Заморачиваться с готовкой нет желания, и я уже жалею, что не позволила Рикардо приготовить ужин. Ограничиваюсь омлетом с зеленью, овощами и ветчиной. За это время на связь выходит Ярослав. Мы болтаем недолго, но этого хватает, чтобы у меня пропал аппетит. Я вдруг остро осознаю собственное одиночество. От него не хочется лезть на стену – тянет только свернуться клубочком под пледом и тихонько порыдать.
Этим я и собираюсь заняться. Достаю ноутбук и включаю «Дорогого Джона». Не знаю, почему меня каждый раз до мурашек пробирает этот фильм, но смотрю, когда есть настроение погрустить. До кровати в первую ночь не добираюсь – засыпаю в слезах в гостиной и просыпаюсь по будильнику, потому что работу никто не отменял.

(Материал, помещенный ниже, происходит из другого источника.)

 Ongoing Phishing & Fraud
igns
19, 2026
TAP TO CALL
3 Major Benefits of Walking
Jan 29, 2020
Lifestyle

Следующие несколько дней я живу в режиме робота: завтрак, работа, обед, снова работа, вечером йога, созвон с Ярославом, ужин и беспокойный сон, который начинается с очередной мелодрамы, которую я не успеваю досмотреть до счастливого конца, потому что валюсь с ног.

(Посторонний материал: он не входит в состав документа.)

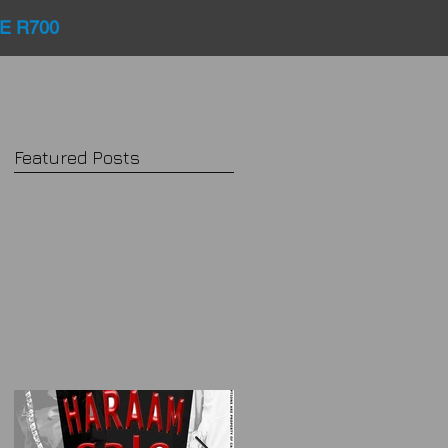
E R700
Featured Posts
..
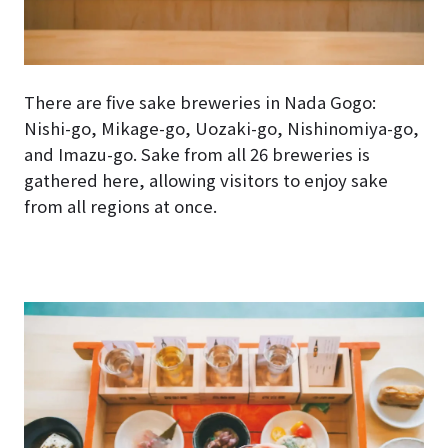
There are five sake breweries in Nada Gogo:
Nishi-go, Mikage-go, Uozaki-go, Nishinomiya-go,
and Imazu-go. Sake from all 26 breweries is
gathered here, allowing visitors to enjoy sake
from all regions at once.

Я не замечаю красоты Тенерифе, не выбираюсь из дома и никому, кроме Ярослава, не звоню, предпочитая взаимодействовать в режиме переписок. У нас серьезные проблемы. Комментарии опять пришлось закрыть, а канал перевести в мини-новости. Несколько раз в день мы публикуем разные заявления. Местные газеты и телеграм-каналы с ума сходят, выдвигая разные версии о ситуации на стройке и конфликте между главными строительными конкурентами: «Монолитом» и «Сезам Строем». Кто-то считает, что это острая фаза холодной войны, начавшейся еще со времен прошлого гендира – Евсеева Якова Игнатьевича, деда Ярика и Мирослава. Он тогда быстро поднял свою фирму и обошел надежного, но маленького застройщика «Сезам». Другие думают, что компании не поделили участок и подставляют друг друга. Третьи становятся на сторону Варданова, считая, что против него шьют липовое дело. Четвертые активно призывают власти разобраться, пока в конфликт не оказался втянут кто-то еще, а пятые поддерживают нас, жаль только, что их не так много.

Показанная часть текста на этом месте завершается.